You know it might just be true what they say. The grass might be greener on the other side. Certainly, it is hard to imagine that anyone, anywhere is totally happy with their lot (ok, Keith Richards always looks pretty content, but he’s the exception that proves the rule).
I mean, I want to be in a rock n roll band, a blue-collar totally authentic country rock band, somewhere between Dan Baird And Homemade Sin and Jason And The Scorchers, but then those that are want to be in the rodeo.
At least they do if Speedbuggy USA are too believed, on “Rodeo Star” – the track where the title of this record is taken from – they cast envious glances: “If I was a rodeo star,” sings frontman Timbo – a man who has had his fair share of tribulations over the years, from a brain aneurysm to a house fire that saw him lose everything, “life would be so beautiful to me, I’d come out with a bang, hell, I’d kick out the twang….”
Whether saddling up is much fun, sitting in the middle of the UK I can’t really say. What I know for absolutely certain, though is that Speedbuggy USA have no trouble kicking out the twang or indeed, absolutely kicking ass.
They can also kick out the jams. Their own, or other people’s. This 13-song collection starts with a cover.
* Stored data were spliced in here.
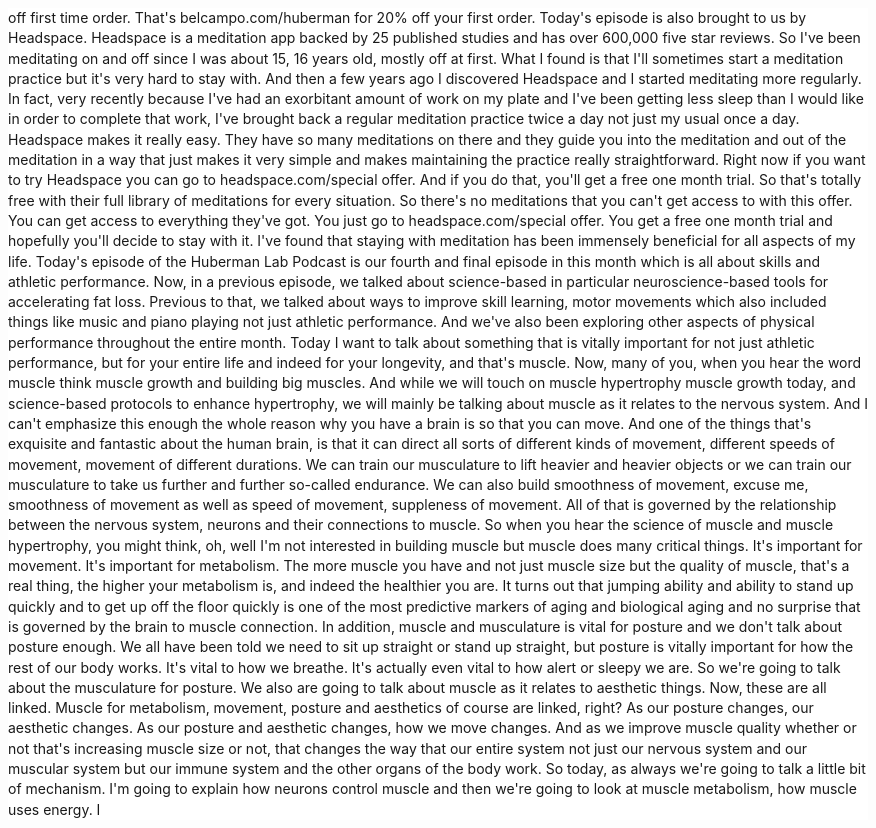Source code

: off first time order. That's belcampo.com/huberman for 20% off your first order.
Today's episode is also brought to us by Headspace. Headspace is a meditation
app backed by 25 published studies and has over 600,000 five star reviews. So
I've been meditating on and off since I was about 15, 16 years old, mostly off
at first. What I found is that I'll sometimes start a meditation practice but
it's very hard to stay with. And then a few years ago I discovered Headspace and
I started meditating more regularly. In fact, very recently because I've had an
exorbitant amount of work on my plate and I've been getting less sleep than I
would like in order to complete that work, I've brought back a regular
meditation practice twice a day not just my usual once a day. Headspace makes it
really easy. They have so many meditations on there and they guide you into the
meditation and out of the meditation in a way that just makes it very simple and
makes maintaining the practice really straightforward. Right now if you want to
try Headspace you can go to headspace.com/special offer. And if you do that,
you'll get a free one month trial. So that's totally free with their full
library of meditations for every situation. So there's no meditations that you
can't get access to with this offer. You can get access to everything they've
got. You just go to headspace.com/special offer. You get a free one month trial
and hopefully you'll decide to stay with it. I've found that staying with
meditation has been immensely beneficial for all aspects of my life. Today's
episode of the Huberman Lab Podcast is our fourth and final episode in this
month which is all about skills and athletic performance. Now, in a previous
episode, we talked about science-based in particular neuroscience-based tools
for accelerating fat loss. Previous to that, we talked about ways to improve
skill learning, motor movements which also included things like music and piano
playing not just athletic performance. And we've also been exploring other
aspects of physical performance throughout the entire month. Today I want to
talk about something that is vitally important for not just athletic
performance, but for your entire life and indeed for your longevity, and that's
muscle. Now, many of you, when you hear the word muscle think muscle growth and
building big muscles. And while we will touch on muscle hypertrophy muscle
growth today, and science-based protocols to enhance hypertrophy, we will mainly
be talking about muscle as it relates to the nervous system. And I can't
emphasize this enough the whole reason why you have a brain is so that you can
move. And one of the things that's exquisite and fantastic about the human
brain, is that it can direct all sorts of different kinds of movement, different
speeds of movement, movement of different durations. We can train our
musculature to lift heavier and heavier objects or we can train our musculature
to take us further and further so-called endurance. We can also build smoothness
of movement, excuse me, smoothness of movement as well as speed of movement,
suppleness of movement. All of that is governed by the relationship between the
nervous system, neurons and their connections to muscle. So when you hear the
science of muscle and muscle hypertrophy, you might think, oh, well I'm not
interested in building muscle but muscle does many critical things. It's
important for movement. It's important for metabolism. The more muscle you have
and not just muscle size but the quality of muscle, that's a real thing, the
higher your metabolism is, and indeed the healthier you are. It turns out that
jumping ability and ability to stand up quickly and to get up off the floor
quickly is one of the most predictive markers of aging and biological aging and
no surprise that is governed by the brain to muscle connection. In addition,
muscle and musculature is vital for posture and we don't talk about posture
enough. We all have been told we need to sit up straight or stand up straight,
but posture is vitally important for how the rest of our body works. It's vital
to how we breathe. It's actually even vital to how alert or sleepy we are. So
we're going to talk about the musculature for posture. We also are going to talk
about muscle as it relates to aesthetic things. Now, these are all linked.
Muscle for metabolism, movement, posture and aesthetics of course are linked,
right? As our posture changes, our aesthetic changes. As our posture and
aesthetic changes, how we move changes. And as we improve muscle quality whether
or not that's increasing muscle size or not, that changes the way that our
entire system not just our nervous system and our muscular system but our immune
system and the other organs of the body work. So today, as always we're going to
talk a little bit of mechanism. I'm going to explain how neurons control muscle
and then we're going to look at muscle metabolism, how muscle uses energy. I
And here’s a thing: as a personal aside, when I was a kid, I used to pretend I was a DJ playing my own singles (J Geils Band’s Centerfold was the first I ever bought as a six-year-old) and those my mum had, in the summer of 81/82 I never realised how good a song The Monkees’ “Last Train To Clarksville” was. I do now. The other cover here is “Unchain My Heart” which I already knew was cool, but here it brings out a soulful side that isn’t perhaps evident in their other work.
But its the 11 original numbers that you should get really excited about. “I Get Around” is Blackberry Smoke gone really primal – and suffice to say that those who get vexed about whether it’s too rock for country or too country to be rock will have a hard time with this. That isn’t the case with “Shaky Town”. This trucker’s tale couldn’t be any more country if Waylon Jennings was singing the thing, while the catchy hook to “Hold My Head Up High” is at odds with the lyrics.
Speedbuggy USA are clearly gifted players and writers, able to tap into the timeless and make it sound fresh. “South Bound” (not a Thin Lizzy cover, much to MVM’s chagrin) is a leaving song, like so many others, but its screeching lead screams urgency. Indeed, lead guitarist Seth Von Paulus has a ball here, like he does on so many others, and his guitar gently weeps on the lap steel drenched “Sorry” which is a heartbreak story for all the blokes racking them up at the end of the bar.
For all that some of these songs are rooted in sadness, they sound like the most fun ever, “Wood Screws And Nails” is a glorious honky-tonk romp, “Long Gone” on the other hand evokes a campfire spirit amongst its obvious stoicism, which is balanced out magnificently by the bleak “Honky Tonk Singer” which with it half spoken delivery, seems to ask the question: what if there is no light at the end of the tunnel?
“The Devil With Me” has a hint or two of early Steve Earle, while this particular guitar town – as it were – ends with them turned up to 11, as “Darlin’ I’m Coming Home” deals with the problems of being on the road and having a family, but secretly knows that no one here would change a thing.
There is an authenticity about “Kick Out The Twang” that is impossible to ignore, but there’s a glee that is even better. Add the two things together and you get something that suggests that Speedbuggy USA will be right in the fast lane laying waste to everything in their path.